Passengers would first be loaded through four different doors on the ground through the shuttles cargo doors - which themselves would be replaced by a single fixed cover with door openings - the shuttle wasn't designed for any cargo and the module wouldn't be released in flight to thus opening the main bay was not nesscearly.
Once in orbit, the passengers would depart from a new airlock section built into the passenger module at the front of the passenger cabin. It was expected that once the shuttle arrived, passengers would disembark and then the returning passenger's board before heading back to earth.
For missions that only required 50 passengers, the shuttle could reach an orbit of around 500 kilomenters with the extra space given over to more fuel tanks. The 80+ seater version with a shorter range would instead remove two of the ground doors and replace them with a high density B-B section.
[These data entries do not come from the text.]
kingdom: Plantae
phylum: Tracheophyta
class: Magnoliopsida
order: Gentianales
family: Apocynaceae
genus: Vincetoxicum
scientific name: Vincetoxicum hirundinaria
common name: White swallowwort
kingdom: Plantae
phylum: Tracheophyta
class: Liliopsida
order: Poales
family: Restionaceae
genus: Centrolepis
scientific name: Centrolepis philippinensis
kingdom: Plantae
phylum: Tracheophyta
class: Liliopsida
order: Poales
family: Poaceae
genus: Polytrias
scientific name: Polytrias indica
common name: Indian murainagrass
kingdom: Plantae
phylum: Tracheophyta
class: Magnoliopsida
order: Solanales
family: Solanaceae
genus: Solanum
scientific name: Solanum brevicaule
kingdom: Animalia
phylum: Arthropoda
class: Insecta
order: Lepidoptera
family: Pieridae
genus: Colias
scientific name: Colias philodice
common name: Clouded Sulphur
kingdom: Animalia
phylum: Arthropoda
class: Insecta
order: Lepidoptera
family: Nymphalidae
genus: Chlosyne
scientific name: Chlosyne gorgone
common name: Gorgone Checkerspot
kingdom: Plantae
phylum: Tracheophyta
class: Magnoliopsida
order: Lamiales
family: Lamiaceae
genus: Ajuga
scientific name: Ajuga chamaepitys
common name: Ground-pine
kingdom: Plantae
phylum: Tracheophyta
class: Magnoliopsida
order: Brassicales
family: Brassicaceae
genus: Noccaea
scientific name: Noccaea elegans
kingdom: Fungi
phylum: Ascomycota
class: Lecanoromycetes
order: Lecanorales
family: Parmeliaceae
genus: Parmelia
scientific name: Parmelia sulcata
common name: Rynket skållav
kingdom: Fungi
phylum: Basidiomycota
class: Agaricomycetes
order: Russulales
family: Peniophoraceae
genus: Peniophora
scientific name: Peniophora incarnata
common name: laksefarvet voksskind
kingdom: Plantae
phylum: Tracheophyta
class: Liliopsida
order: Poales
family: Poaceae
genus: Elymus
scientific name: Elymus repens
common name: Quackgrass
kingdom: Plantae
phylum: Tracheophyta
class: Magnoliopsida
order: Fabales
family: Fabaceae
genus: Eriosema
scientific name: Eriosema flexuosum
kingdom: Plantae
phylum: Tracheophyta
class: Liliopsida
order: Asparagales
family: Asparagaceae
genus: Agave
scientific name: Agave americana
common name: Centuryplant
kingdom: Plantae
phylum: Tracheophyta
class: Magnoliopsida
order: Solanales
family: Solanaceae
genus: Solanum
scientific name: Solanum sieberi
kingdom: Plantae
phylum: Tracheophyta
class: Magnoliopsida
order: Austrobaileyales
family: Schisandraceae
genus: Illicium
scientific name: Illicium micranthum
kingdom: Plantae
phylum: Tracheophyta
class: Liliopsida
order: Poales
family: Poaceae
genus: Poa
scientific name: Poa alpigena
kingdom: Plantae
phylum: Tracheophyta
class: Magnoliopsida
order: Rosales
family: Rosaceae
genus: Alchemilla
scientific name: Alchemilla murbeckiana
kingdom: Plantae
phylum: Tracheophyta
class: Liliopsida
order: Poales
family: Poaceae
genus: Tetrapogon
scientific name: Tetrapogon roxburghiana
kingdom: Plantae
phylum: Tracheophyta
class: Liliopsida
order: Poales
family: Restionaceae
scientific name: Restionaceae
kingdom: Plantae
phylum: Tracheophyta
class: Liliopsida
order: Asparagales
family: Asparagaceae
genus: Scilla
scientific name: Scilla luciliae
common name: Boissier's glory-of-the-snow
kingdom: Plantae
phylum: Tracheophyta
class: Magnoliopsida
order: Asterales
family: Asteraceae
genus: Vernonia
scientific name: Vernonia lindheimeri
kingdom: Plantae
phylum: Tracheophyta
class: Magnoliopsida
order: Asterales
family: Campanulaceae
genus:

The shuttle would return to earth using the typical method that would be employed by its real world equivelent.
There were other designs for earth to orbit transportation, a smaller version of the star raker, but research discovered that it would be cheaper and quicker to develop a simple booster rocket with a fly back orbitor hitching along s ride.
Like the SPS heavy lifter, Boeing was called up to present their ideas.
Instead of a series of boosters, Boeing had the idea to use a single large conical booster instead of the solid rocket boosters that had been used in the apollo program. This design would have had four liquid rocket engines, fed with a potent mix of liquid oxygen and liquid propane - easily giving enough thust, 1.815 Mlbf per engine, to get the whole apparatus to orbit. The shuttles own engines wouldn't have engaged until the booster had seperated, freeing up room onboard the orbiter shuttle for more passengers.
Each booster and orbital pair would have a life span of 14 years, and would cost 12.619 million USD per mission, which would be 100 million in todays dollars. For the whole program, NASA would need 26 boosters and 10 orbiters, a staggeringly high cost.
had this been built, we would have seen the possibility of commercial ventures. Space hotels would have sprung up and there would have been a real possibility of operators filling those 86 passenger seats with those paying customers - clearly there is a market today for it and plenty of people would have paid for it very much like the rise of air travel.
But... this history never happened, and like the SPS program being cancelled, the extense of the shuttle was greatly scaled back and there was never a need to send that many passengers into orbit.